Background and Purpose—

Corneal confocal microscopy can identify corneal nerve damage in patients with peripheral and central neurodegeneration. However, the use of corneal confocal microscopy in patients presenting with acute ischemic stroke is unknown.

Methods—

One hundred thirty patients (57 without diabetes mellitus [normal glucose tolerance], 32 with impaired glucose tolerance, and 41 with type 2 diabetes mellitus) admitted with acute ischemic stroke, and 28 age-matched healthy control participants underwent corneal confocal microscopy to quantify corneal nerve fiber density, corneal nerve branch density, and corneal nerve fiber length.

Results—

There was a significant reduction in corneal nerve fiber density, corneal nerve branch density, and corneal nerve fiber length in stroke patients with normal glucose tolerance (P<0.001, P<0.001, P<0.001), impaired glucose tolerance (P=0.004, P<0.001, P=0.002), and type 2 diabetes mellitus (P<0.001, P<0.001, P<0.001) compared with controls.

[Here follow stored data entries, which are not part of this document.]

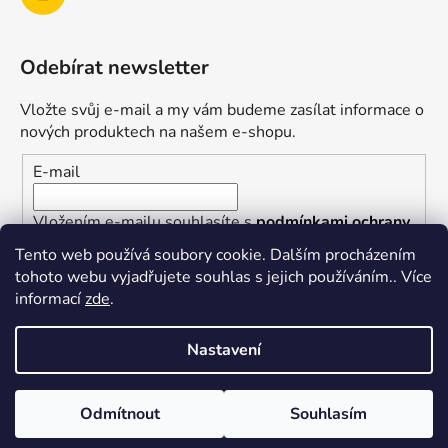
Odebírat newsletter
Vložte svůj e-mail a my vám budeme zasílat informace o
nových produktech na našem e-shopu.
E-mail
Vložením e-mailu souhlasíte s
podmínkami ochrany
osobních údajů
Tento web používá soubory cookie. Dalším procházením
tohoto webu vyjadřujete souhlas s jejich používáním.. Více
PŘIHLÁSIT SE
informací
zde
.
Nastavení
Vytvořil Shoptet
Odmítnout
Souhlasím
Copyright 2026
superkotlik.cz
. Všechna práva
vyhrazena.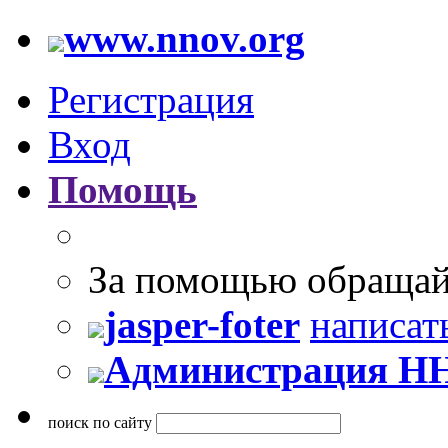
www.nnov.org
Регистрация
Вход
Помощь
За помощью обращай
jasper-foter
написат
Администрация Н
поиск по сайту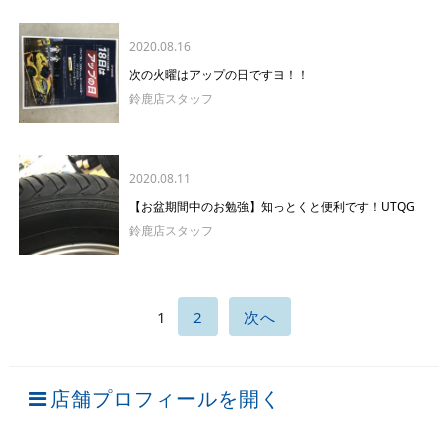
2020.08.16
次の火曜はアップの日ですヨ！！
鈴鹿店スタッフ
2020.08.11
【お盆期間中のお勉強】知っとくと便利です！UTQG
鈴鹿店スタッフ
1
2
次へ
店舗プロフィールを開く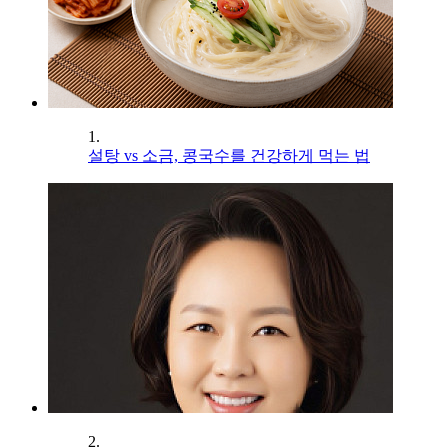
1.
설탕 vs 소금, 콩국수를 건강하게 먹는 법
2.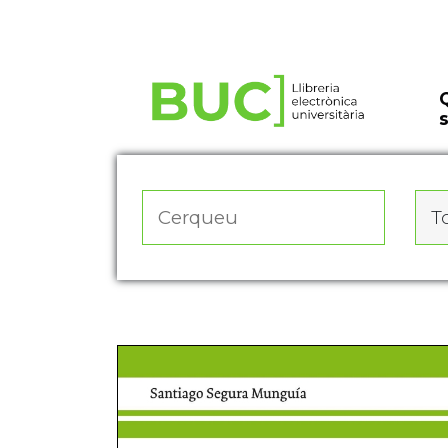
Actualitza les preferències de les cookies
To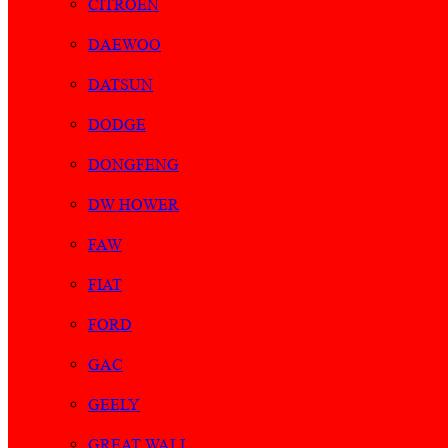
CITROEN
DAEWOO
DATSUN
DODGE
DONGFENG
DW HOWER
FAW
FIAT
FORD
GAC
GEELY
GREAT WALL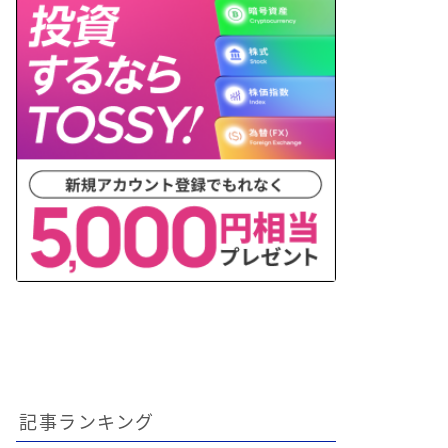
記事ランキング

HbA1c and triglycerides correlated with corneal nerve fiber density (r=−0.187, P=0.03; r=−0.229 P=0.01), corneal nerve fiber length (r=−0.228, P=0.009; r=−0.285; P=0.001), and corneal nerve branch density (r=−0.187, P=0.033; r=−0.229, P=0.01). Multiple linear regression showed no independent associations between corneal nerve fiber density, corneal nerve branch density, and corneal nerve fiber length and relevant risk factors for stroke.

Conclusions—

Corneal confocal microscopy is a rapid noninvasive ophthalmic imaging technique that identifies corneal nerve fiber loss in patients with acute ischemic stroke.